The task: From the line containing "VDS Evenement &" down to the final entry below, restate each line word for word.

Recorded data:
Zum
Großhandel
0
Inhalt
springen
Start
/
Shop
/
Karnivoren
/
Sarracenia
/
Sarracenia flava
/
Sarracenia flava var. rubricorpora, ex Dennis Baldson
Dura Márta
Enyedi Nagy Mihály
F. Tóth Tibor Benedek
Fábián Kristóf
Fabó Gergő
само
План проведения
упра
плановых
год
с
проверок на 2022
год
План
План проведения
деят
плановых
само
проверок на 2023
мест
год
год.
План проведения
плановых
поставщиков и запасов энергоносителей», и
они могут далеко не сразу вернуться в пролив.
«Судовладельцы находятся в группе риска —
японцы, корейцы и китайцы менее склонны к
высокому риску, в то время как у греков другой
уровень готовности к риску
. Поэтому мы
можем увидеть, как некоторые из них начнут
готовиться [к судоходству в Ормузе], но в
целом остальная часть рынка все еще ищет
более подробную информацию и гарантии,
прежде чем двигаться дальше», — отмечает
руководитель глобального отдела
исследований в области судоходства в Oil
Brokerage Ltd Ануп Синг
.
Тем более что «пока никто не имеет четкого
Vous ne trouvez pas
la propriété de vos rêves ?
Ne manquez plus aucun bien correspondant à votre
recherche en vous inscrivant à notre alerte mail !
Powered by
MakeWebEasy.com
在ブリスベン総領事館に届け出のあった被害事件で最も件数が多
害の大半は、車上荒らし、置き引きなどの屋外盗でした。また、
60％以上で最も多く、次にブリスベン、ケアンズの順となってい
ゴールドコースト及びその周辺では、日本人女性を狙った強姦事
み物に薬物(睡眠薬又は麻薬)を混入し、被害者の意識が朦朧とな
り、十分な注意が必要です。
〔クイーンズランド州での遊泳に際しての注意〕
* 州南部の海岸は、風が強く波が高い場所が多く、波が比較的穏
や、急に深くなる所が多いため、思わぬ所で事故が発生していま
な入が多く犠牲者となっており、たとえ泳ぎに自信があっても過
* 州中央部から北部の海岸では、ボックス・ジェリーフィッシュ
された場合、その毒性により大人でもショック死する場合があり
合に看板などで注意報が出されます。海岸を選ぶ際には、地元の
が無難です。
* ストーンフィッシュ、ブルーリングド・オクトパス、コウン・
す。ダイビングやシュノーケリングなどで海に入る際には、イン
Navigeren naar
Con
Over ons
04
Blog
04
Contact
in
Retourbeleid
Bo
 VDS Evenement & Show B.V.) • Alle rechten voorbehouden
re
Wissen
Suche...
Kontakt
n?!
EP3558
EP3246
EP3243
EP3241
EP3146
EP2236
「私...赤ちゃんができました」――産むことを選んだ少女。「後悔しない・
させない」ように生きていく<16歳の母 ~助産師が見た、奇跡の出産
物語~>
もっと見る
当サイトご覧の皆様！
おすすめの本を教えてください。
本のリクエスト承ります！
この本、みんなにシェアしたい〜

Result below:
 VDS Evenement & Show B.V.) • Alle rechten voorbehouden
re
Wissen
Suche...
Kontakt
n?!
EP3558
EP3246
EP3243
EP3241
EP3146
EP2236
「私...赤ちゃんができました」――産むことを選んだ少女。「後悔しない・
させない」ように生きていく<16歳の母 ~助産師が見た、奇跡の出産
物語~>
もっと見る
当サイトご覧の皆様！
おすすめの本を教えてください。
本のリクエスト承ります！
この本、みんなにシェアしたい〜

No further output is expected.